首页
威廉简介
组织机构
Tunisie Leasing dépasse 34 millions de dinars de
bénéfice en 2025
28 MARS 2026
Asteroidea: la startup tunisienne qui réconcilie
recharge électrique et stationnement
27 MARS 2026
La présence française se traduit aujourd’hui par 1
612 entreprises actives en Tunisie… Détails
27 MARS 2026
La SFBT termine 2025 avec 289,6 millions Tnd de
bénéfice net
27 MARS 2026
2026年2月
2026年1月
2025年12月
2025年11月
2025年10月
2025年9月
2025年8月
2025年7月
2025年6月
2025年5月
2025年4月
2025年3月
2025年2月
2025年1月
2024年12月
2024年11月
=====
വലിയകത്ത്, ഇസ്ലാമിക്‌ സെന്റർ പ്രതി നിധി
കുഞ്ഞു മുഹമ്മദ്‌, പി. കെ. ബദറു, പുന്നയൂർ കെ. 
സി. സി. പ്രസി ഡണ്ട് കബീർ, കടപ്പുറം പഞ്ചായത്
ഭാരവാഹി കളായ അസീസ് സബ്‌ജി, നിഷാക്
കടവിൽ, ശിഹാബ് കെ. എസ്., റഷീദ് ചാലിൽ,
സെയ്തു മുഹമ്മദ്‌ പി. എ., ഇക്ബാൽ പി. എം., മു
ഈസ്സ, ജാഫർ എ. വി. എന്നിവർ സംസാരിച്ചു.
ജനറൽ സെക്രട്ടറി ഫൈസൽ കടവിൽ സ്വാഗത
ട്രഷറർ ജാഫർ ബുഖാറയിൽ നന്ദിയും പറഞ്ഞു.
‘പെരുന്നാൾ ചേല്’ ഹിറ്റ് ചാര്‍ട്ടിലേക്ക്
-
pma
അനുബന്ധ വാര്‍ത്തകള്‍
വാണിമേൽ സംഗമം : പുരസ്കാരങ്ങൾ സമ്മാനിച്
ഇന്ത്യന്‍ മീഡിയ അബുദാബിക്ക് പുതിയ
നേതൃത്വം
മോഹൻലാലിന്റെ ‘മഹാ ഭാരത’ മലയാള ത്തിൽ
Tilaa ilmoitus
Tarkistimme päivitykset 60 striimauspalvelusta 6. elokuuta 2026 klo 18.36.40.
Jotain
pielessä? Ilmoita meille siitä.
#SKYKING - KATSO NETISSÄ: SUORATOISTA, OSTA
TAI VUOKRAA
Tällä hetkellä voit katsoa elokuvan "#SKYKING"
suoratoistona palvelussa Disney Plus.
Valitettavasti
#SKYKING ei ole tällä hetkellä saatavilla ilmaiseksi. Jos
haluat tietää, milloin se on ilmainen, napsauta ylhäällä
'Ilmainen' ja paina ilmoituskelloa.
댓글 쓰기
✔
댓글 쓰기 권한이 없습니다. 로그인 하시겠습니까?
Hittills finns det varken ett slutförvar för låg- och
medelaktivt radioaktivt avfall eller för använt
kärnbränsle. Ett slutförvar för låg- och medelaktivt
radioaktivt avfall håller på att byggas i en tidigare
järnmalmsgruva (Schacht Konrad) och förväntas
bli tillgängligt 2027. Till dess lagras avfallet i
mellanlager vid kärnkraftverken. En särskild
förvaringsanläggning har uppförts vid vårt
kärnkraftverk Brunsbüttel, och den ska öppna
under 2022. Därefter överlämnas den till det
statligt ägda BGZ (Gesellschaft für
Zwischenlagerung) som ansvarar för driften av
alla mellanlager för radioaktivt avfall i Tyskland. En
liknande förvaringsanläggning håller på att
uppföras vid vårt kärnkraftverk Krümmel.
=====
* [WHAT YOU SHOULD DO]:
Could you copy each line in the listing above that includes the word "millions"?

* [ANSWER TO THE EXERCISE]:
Tunisie Leasing dépasse 34 millions de dinars de
La SFBT termine 2025 avec 289,6 millions Tnd de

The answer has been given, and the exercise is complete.